Start of Records to use
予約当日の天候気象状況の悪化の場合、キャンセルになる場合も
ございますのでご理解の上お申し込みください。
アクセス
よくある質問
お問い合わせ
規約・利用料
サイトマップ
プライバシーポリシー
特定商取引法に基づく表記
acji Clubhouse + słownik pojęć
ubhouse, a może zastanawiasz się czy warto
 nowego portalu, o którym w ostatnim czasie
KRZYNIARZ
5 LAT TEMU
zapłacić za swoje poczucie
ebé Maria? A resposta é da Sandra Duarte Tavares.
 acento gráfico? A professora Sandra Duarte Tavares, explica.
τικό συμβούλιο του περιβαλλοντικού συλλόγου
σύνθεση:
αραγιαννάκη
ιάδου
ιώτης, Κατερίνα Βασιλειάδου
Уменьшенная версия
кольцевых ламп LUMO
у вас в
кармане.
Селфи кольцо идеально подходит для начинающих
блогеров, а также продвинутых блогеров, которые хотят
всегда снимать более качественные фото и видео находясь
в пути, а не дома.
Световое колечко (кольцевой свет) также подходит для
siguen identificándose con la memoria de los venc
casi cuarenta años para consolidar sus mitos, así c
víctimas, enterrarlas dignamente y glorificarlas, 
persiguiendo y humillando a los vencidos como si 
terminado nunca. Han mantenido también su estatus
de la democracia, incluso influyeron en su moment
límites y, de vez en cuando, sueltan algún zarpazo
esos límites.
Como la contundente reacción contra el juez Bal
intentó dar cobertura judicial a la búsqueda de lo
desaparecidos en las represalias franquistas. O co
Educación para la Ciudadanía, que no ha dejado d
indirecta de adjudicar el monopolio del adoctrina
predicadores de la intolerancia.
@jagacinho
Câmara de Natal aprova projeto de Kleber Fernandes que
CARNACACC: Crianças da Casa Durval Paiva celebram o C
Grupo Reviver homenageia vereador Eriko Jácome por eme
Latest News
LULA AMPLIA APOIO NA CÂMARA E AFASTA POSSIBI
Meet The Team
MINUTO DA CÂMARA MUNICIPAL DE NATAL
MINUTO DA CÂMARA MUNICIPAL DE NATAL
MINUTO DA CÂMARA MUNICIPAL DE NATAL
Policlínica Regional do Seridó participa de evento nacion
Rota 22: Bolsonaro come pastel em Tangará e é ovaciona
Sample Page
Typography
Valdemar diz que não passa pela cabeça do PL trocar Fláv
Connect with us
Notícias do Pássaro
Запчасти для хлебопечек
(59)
End of Records to use
**Instructions to follow**
A complete, exact copy of the material is the expected answer.

**Exercise output**
予約当日の天候気象状況の悪化の場合、キャンセルになる場合も
ございますのでご理解の上お申し込みください。
アクセス
よくある質問
お問い合わせ
規約・利用料
サイトマップ
プライバシーポリシー
特定商取引法に基づく表記
acji Clubhouse + słownik pojęć
ubhouse, a może zastanawiasz się czy warto
 nowego portalu, o którym w ostatnim czasie
KRZYNIARZ
5 LAT TEMU
zapłacić za swoje poczucie
ebé Maria? A resposta é da Sandra Duarte Tavares.
 acento gráfico? A professora Sandra Duarte Tavares, explica.
τικό συμβούλιο του περιβαλλοντικού συλλόγου
σύνθεση:
αραγιαννάκη
ιάδου
ιώτης, Κατερίνα Βασιλειάδου
Уменьшенная версия
кольцевых ламп LUMO
у вас в
кармане.
Селфи кольцо идеально подходит для начинающих
блогеров, а также продвинутых блогеров, которые хотят
всегда снимать более качественные фото и видео находясь
в пути, а не дома.
Световое колечко (кольцевой свет) также подходит для
siguen identificándose con la memoria de los venc
casi cuarenta años para consolidar sus mitos, así c
víctimas, enterrarlas dignamente y glorificarlas, 
persiguiendo y humillando a los vencidos como si 
terminado nunca. Han mantenido también su estatus
de la democracia, incluso influyeron en su moment
límites y, de vez en cuando, sueltan algún zarpazo
esos límites.
Como la contundente reacción contra el juez Bal
intentó dar cobertura judicial a la búsqueda de lo
desaparecidos en las represalias franquistas. O co
Educación para la Ciudadanía, que no ha dejado d
indirecta de adjudicar el monopolio del adoctrina
predicadores de la intolerancia.
@jagacinho
Câmara de Natal aprova projeto de Kleber Fernandes que
CARNACACC: Crianças da Casa Durval Paiva celebram o C
Grupo Reviver homenageia vereador Eriko Jácome por eme
Latest News
LULA AMPLIA APOIO NA CÂMARA E AFASTA POSSIBI
Meet The Team
MINUTO DA CÂMARA MUNICIPAL DE NATAL
MINUTO DA CÂMARA MUNICIPAL DE NATAL
MINUTO DA CÂMARA MUNICIPAL DE NATAL
Policlínica Regional do Seridó participa de evento nacion
Rota 22: Bolsonaro come pastel em Tangará e é ovaciona
Sample Page
Typography
Valdemar diz que não passa pela cabeça do PL trocar Fláv
Connect with us
Notícias do Pássaro
Запчасти для хлебопечек
(59)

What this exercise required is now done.